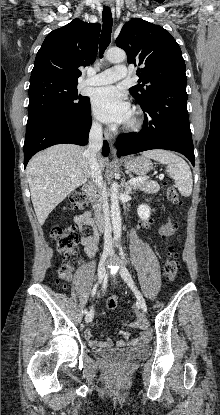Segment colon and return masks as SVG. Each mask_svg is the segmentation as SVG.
****
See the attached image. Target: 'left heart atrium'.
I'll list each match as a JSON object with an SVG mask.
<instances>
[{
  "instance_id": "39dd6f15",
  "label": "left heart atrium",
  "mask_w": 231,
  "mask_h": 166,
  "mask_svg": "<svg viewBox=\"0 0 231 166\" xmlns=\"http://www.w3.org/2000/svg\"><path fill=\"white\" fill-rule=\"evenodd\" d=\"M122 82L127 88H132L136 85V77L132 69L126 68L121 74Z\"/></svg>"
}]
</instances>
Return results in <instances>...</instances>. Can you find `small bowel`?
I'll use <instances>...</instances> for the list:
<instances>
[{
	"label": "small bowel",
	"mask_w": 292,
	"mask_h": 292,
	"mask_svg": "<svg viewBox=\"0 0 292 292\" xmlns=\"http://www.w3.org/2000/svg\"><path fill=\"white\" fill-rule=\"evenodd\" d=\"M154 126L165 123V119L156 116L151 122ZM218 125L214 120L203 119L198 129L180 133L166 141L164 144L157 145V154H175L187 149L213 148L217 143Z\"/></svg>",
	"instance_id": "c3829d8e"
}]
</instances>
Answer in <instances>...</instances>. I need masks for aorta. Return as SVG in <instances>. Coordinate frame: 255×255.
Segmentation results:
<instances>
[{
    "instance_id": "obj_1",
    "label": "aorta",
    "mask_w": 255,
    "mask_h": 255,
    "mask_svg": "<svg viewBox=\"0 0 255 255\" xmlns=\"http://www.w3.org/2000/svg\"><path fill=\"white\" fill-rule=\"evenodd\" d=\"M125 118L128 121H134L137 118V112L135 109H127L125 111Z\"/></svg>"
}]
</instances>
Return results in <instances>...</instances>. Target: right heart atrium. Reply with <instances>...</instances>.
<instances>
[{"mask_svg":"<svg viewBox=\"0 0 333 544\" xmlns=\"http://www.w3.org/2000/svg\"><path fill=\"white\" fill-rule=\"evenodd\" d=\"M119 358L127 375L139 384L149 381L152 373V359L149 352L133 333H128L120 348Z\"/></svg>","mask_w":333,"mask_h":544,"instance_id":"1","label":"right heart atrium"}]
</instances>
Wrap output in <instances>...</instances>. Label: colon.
****
_Required task_:
Rewrite the listing from the line with "Answer in <instances>...</instances>." to the line with "Wrap output in", replacing "colon" with "liver" and leaving everything else unchanged.

_Written reply_:
Answer in <instances>...</instances>. I need masks for aorta. Return as SVG in <instances>. Coordinate frame: 255×255.
Segmentation results:
<instances>
[{
    "instance_id": "obj_1",
    "label": "aorta",
    "mask_w": 255,
    "mask_h": 255,
    "mask_svg": "<svg viewBox=\"0 0 255 255\" xmlns=\"http://www.w3.org/2000/svg\"><path fill=\"white\" fill-rule=\"evenodd\" d=\"M125 118L128 121H134L137 118V112L135 109H127L125 111Z\"/></svg>"
}]
</instances>
Return results in <instances>...</instances>. Target: right heart atrium. Reply with <instances>...</instances>.
<instances>
[{"mask_svg":"<svg viewBox=\"0 0 333 544\" xmlns=\"http://www.w3.org/2000/svg\"><path fill=\"white\" fill-rule=\"evenodd\" d=\"M119 358L127 375L139 384L149 381L152 373V359L149 352L133 333H128L120 348Z\"/></svg>","mask_w":333,"mask_h":544,"instance_id":"1","label":"right heart atrium"}]
</instances>
Wrap output in <instances>...</instances>. Label: liver.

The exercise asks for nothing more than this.